**DATA PROVIDED**
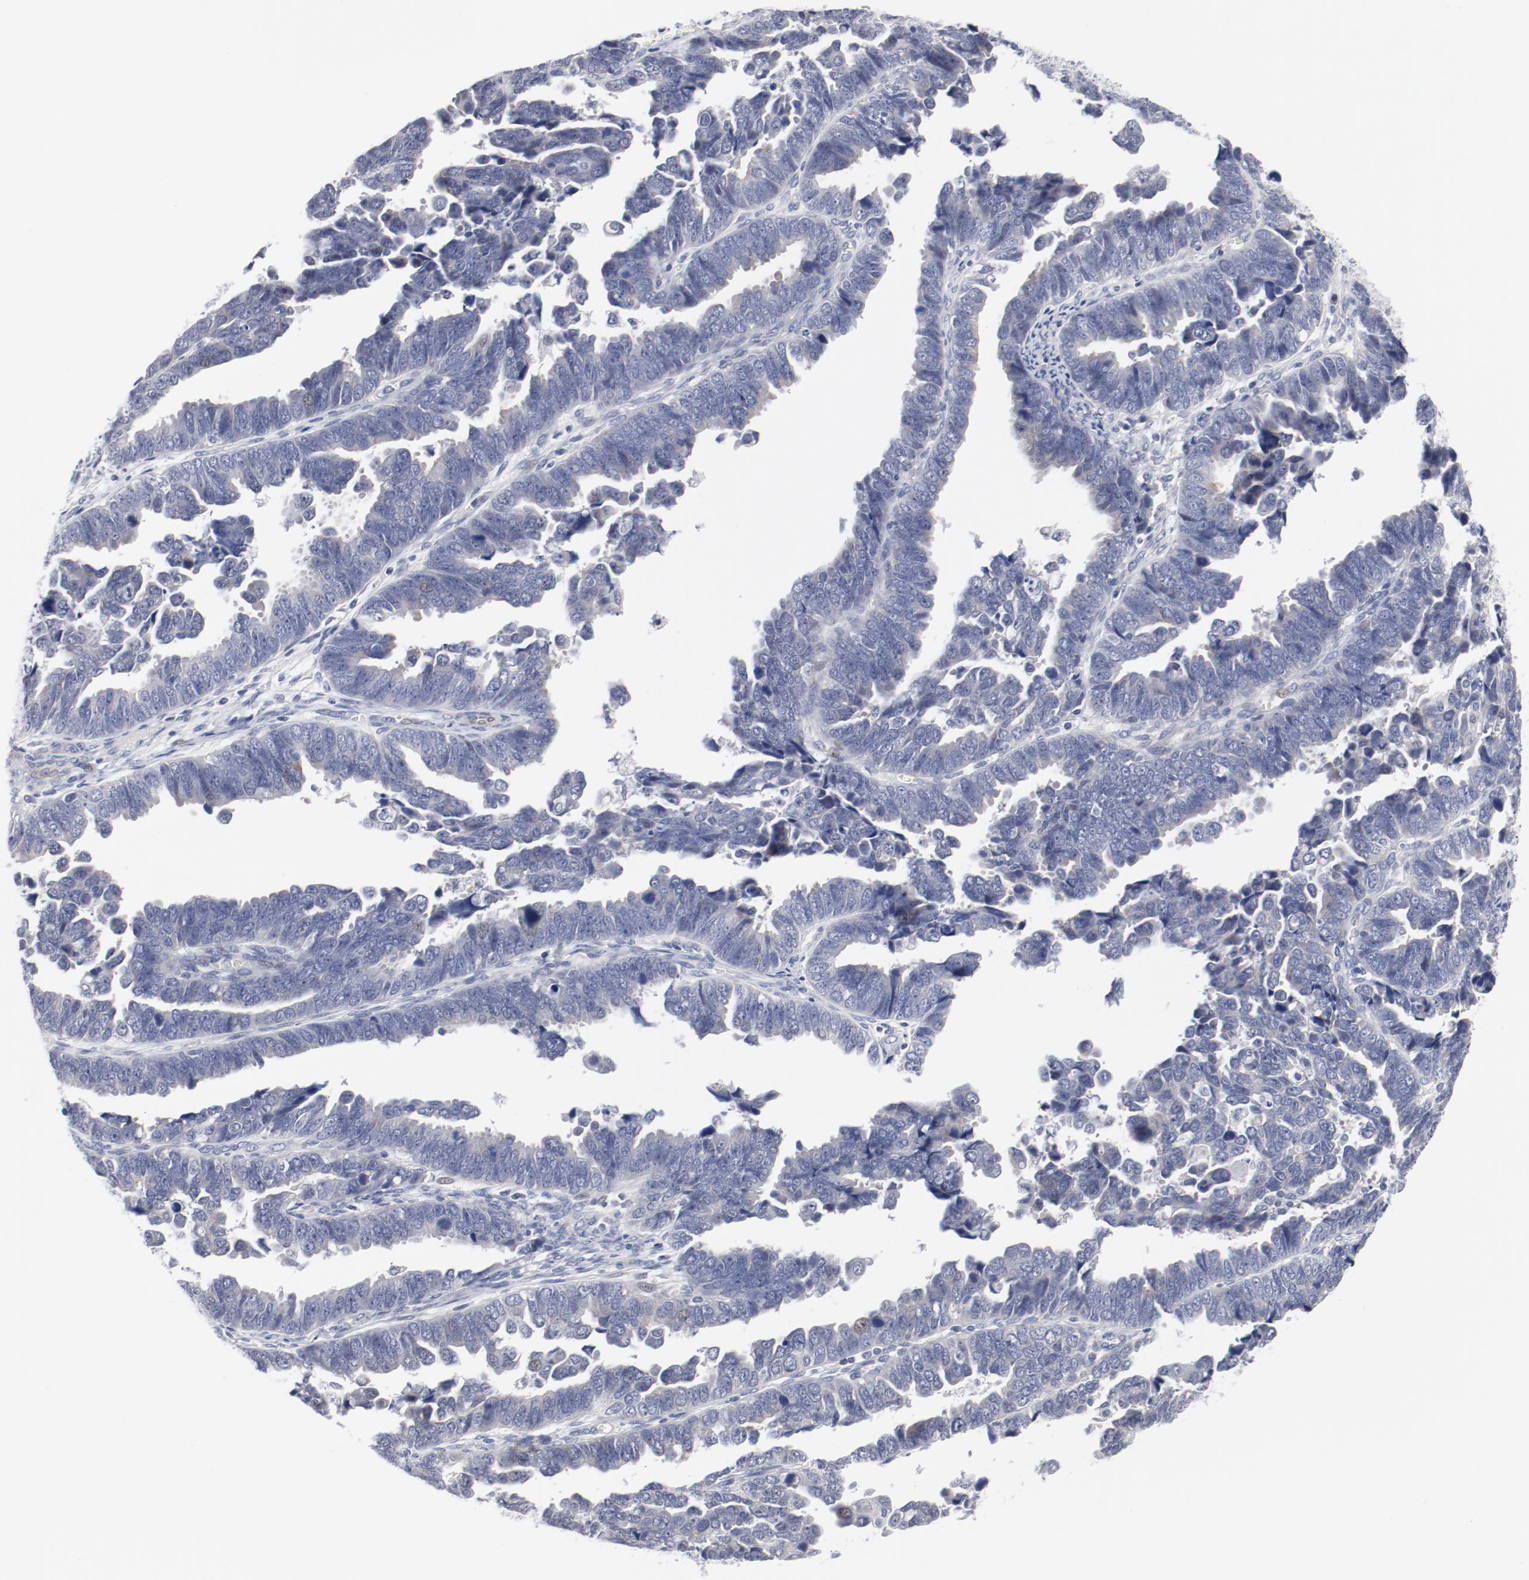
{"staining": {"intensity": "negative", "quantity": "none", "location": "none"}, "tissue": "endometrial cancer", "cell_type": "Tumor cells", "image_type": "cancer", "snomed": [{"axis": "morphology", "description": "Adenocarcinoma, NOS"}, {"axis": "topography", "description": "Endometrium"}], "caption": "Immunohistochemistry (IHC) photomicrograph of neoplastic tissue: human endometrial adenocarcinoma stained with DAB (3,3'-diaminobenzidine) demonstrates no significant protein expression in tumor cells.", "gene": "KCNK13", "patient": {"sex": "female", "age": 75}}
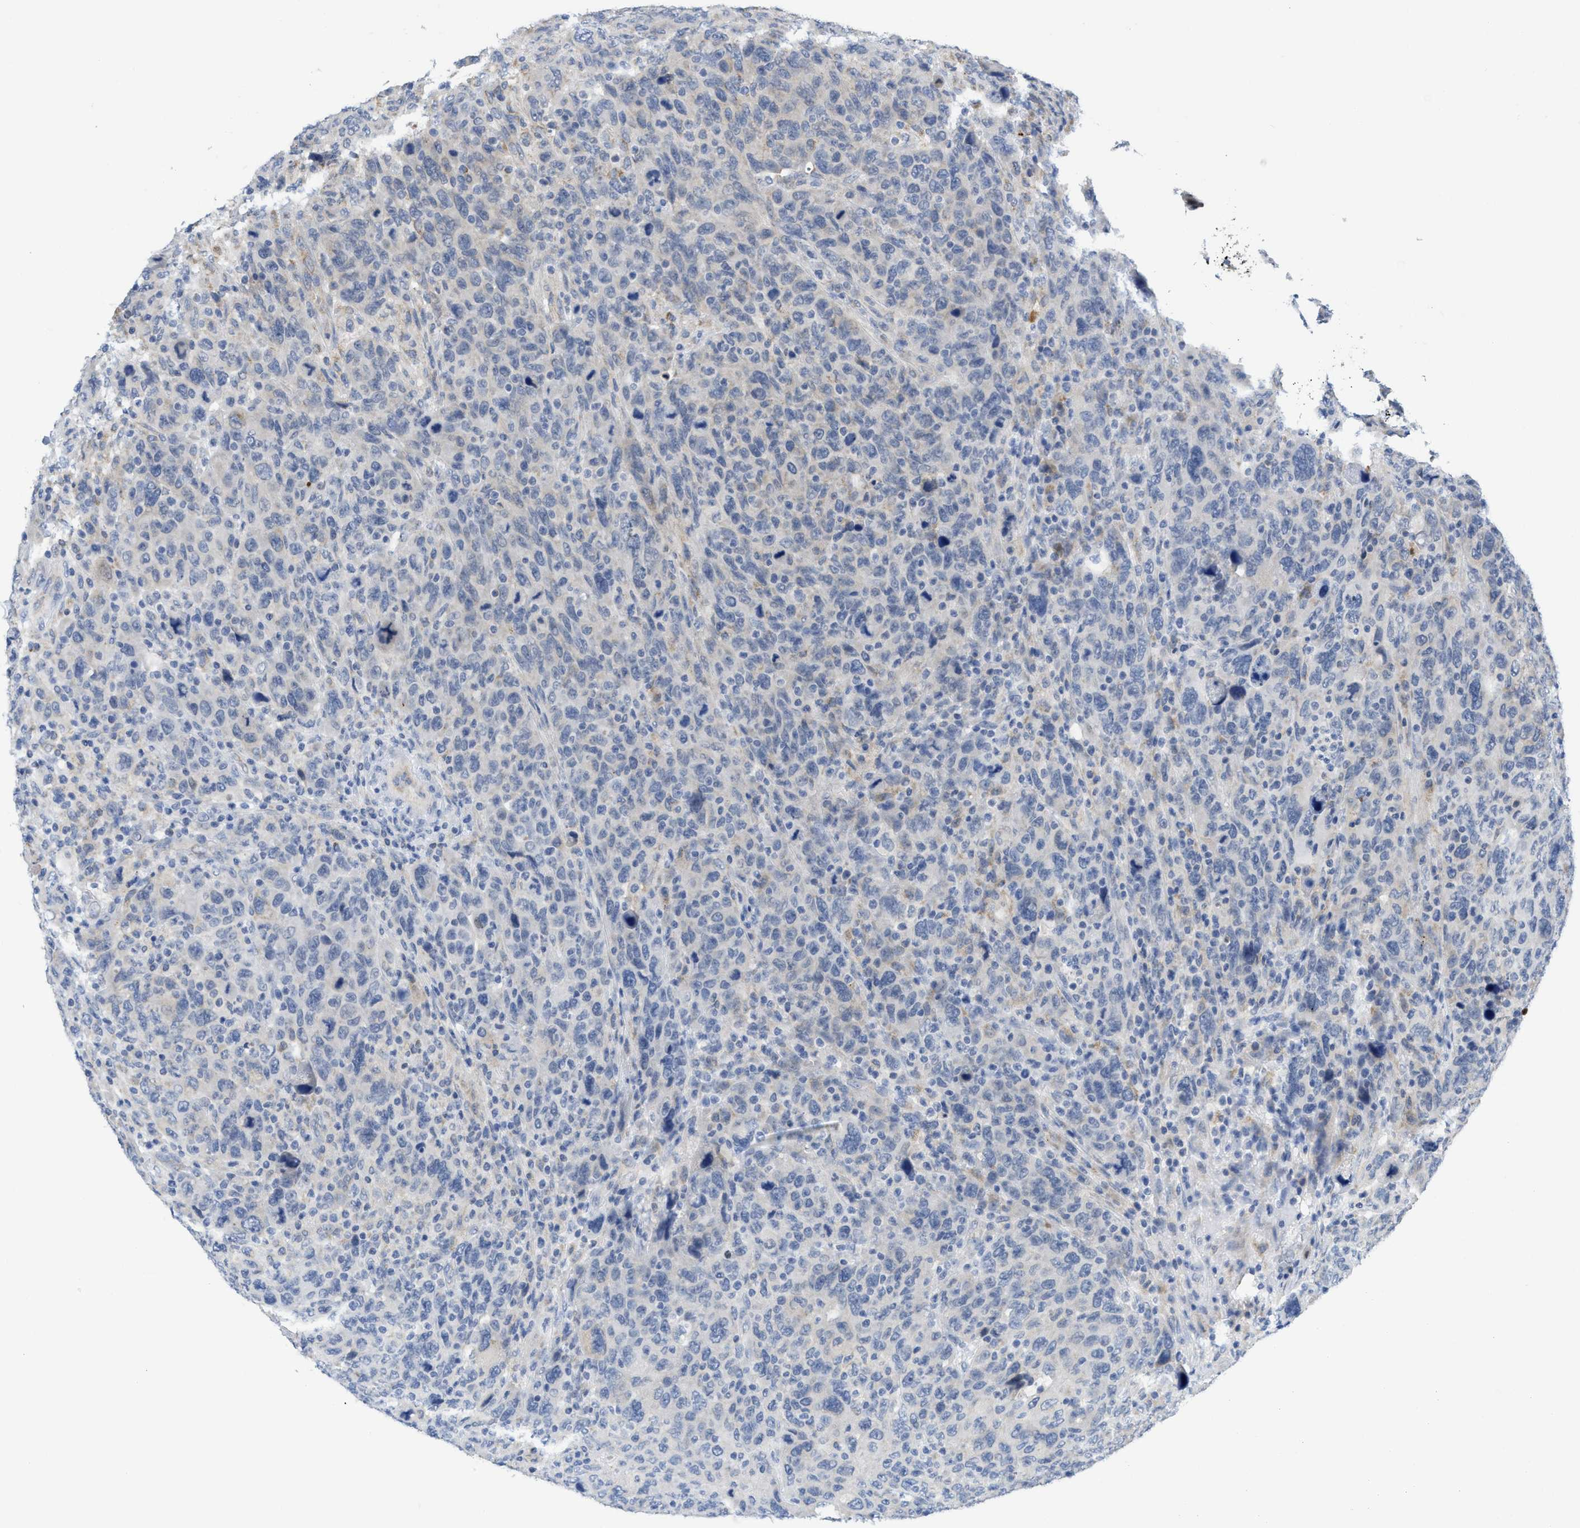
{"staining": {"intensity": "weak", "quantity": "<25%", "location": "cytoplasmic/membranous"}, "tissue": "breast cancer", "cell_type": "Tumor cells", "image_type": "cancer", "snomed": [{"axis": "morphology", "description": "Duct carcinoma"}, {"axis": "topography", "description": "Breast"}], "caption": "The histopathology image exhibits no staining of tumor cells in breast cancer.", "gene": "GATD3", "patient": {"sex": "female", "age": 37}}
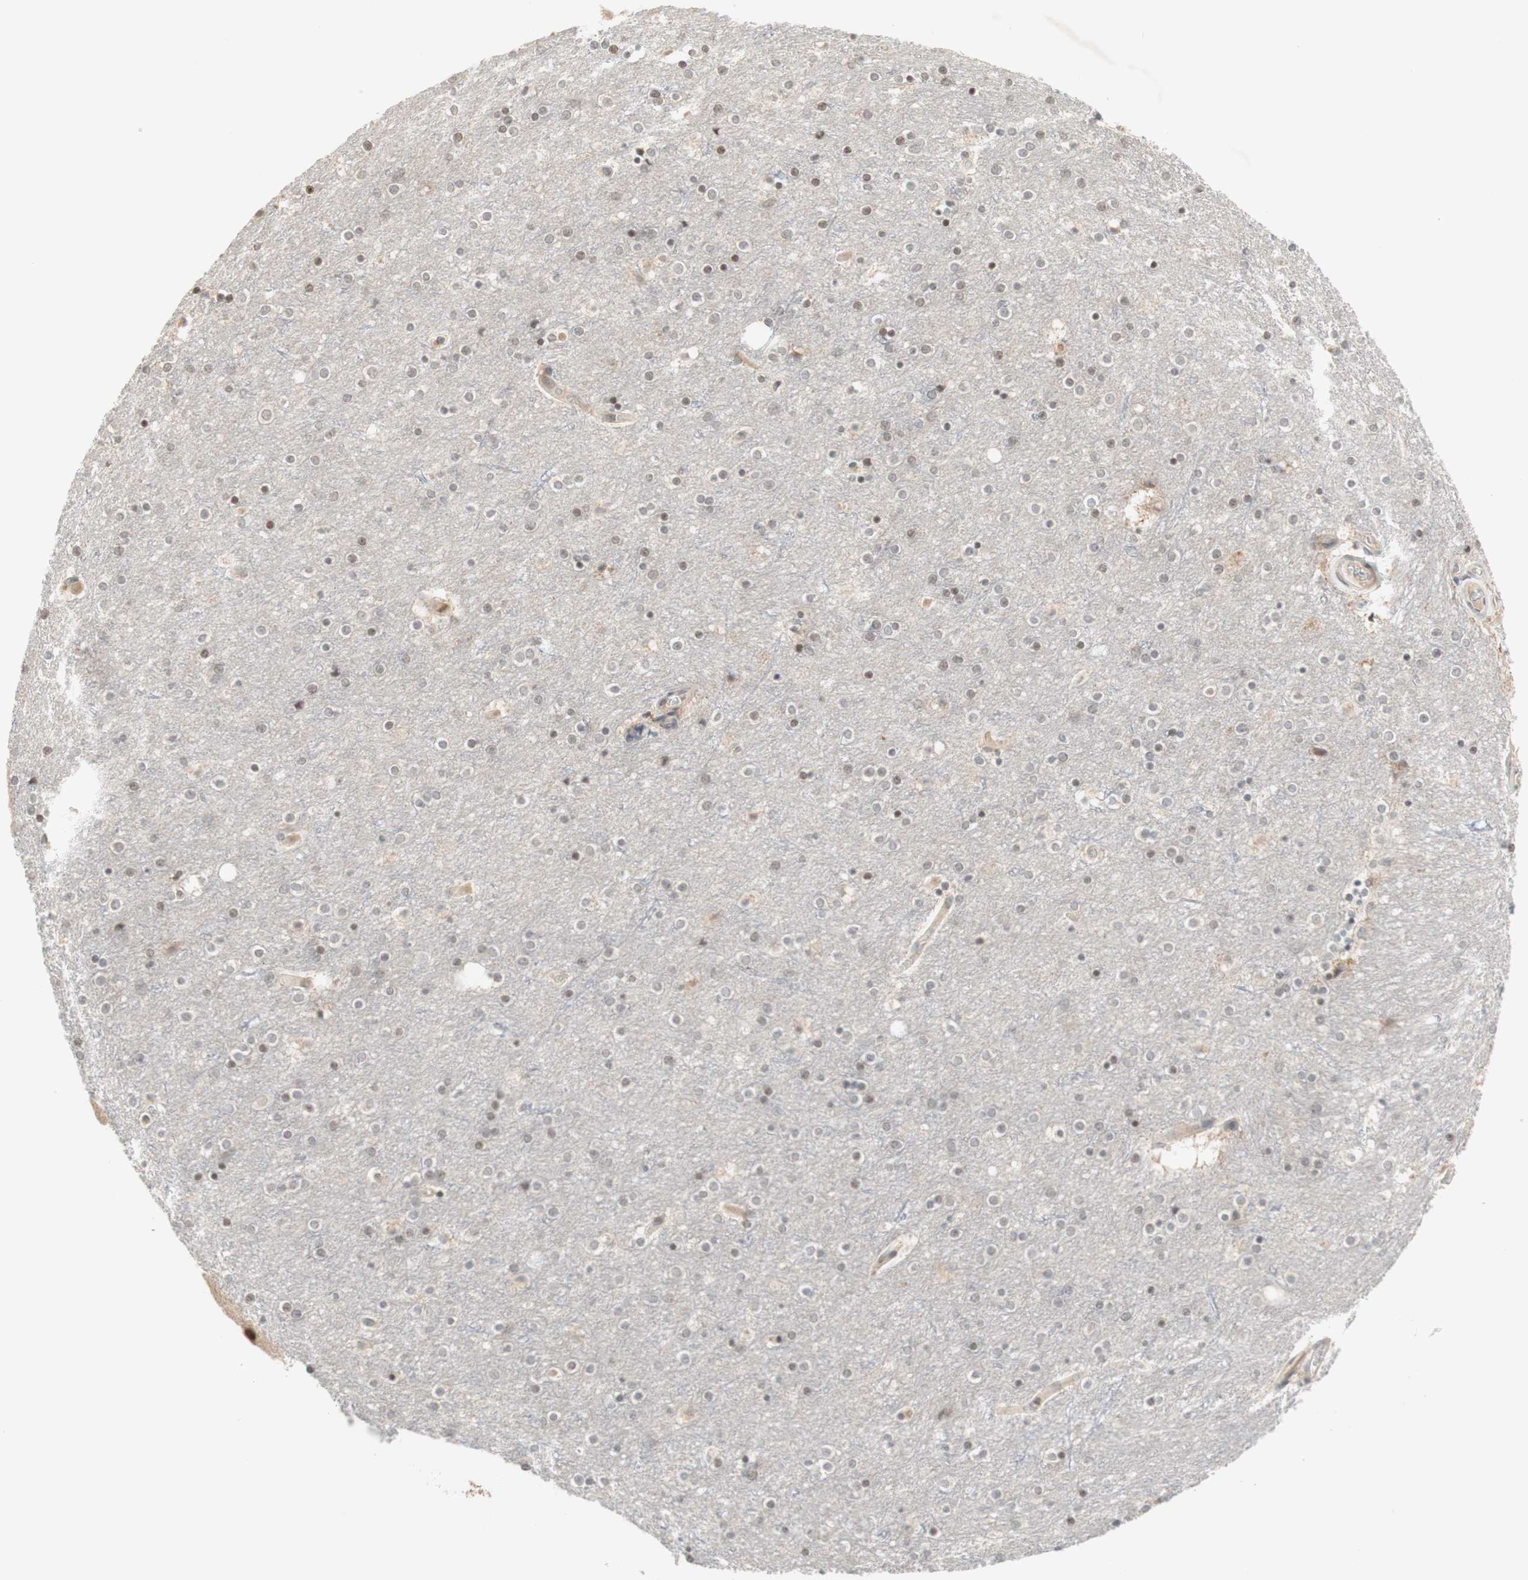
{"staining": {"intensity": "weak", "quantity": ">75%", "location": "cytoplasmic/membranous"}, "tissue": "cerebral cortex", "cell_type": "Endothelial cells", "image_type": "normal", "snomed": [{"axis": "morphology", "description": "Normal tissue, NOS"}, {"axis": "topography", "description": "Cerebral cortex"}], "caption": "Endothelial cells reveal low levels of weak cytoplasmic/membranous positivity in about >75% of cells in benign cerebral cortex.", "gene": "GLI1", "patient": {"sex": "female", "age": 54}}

**TASK DESCRIPTION**
Go through the listing above and write it out again exactly, dropping the pictures.

**EXERCISE RESPONSE**
{"staining": {"intensity": "negative", "quantity": "none", "location": "none"}, "tissue": "endometrial cancer", "cell_type": "Tumor cells", "image_type": "cancer", "snomed": [{"axis": "morphology", "description": "Adenocarcinoma, NOS"}, {"axis": "topography", "description": "Endometrium"}], "caption": "Immunohistochemistry (IHC) photomicrograph of neoplastic tissue: human endometrial adenocarcinoma stained with DAB (3,3'-diaminobenzidine) demonstrates no significant protein expression in tumor cells.", "gene": "KCNK13", "patient": {"sex": "female", "age": 75}}
{"staining": {"intensity": "weak", "quantity": "<25%", "location": "cytoplasmic/membranous"}, "tissue": "breast cancer", "cell_type": "Tumor cells", "image_type": "cancer", "snomed": [{"axis": "morphology", "description": "Duct carcinoma"}, {"axis": "topography", "description": "Breast"}], "caption": "The histopathology image exhibits no staining of tumor cells in breast cancer.", "gene": "GATD3", "patient": {"sex": "female", "age": 37}}
{"staining": {"intensity": "weak", "quantity": ">75%", "location": "cytoplasmic/membranous"}, "tissue": "cerebral cortex", "cell_type": "Endothelial cells", "image_type": "normal", "snomed": [{"axis": "morphology", "description": "Normal tissue, NOS"}, {"axis": "topography", "description": "Cerebral cortex"}], "caption": "Endothelial cells reveal low levels of weak cytoplasmic/membranous positivity in about >75% of cells in benign cerebral cortex.", "gene": "GLI1", "patient": {"sex": "female", "age": 54}}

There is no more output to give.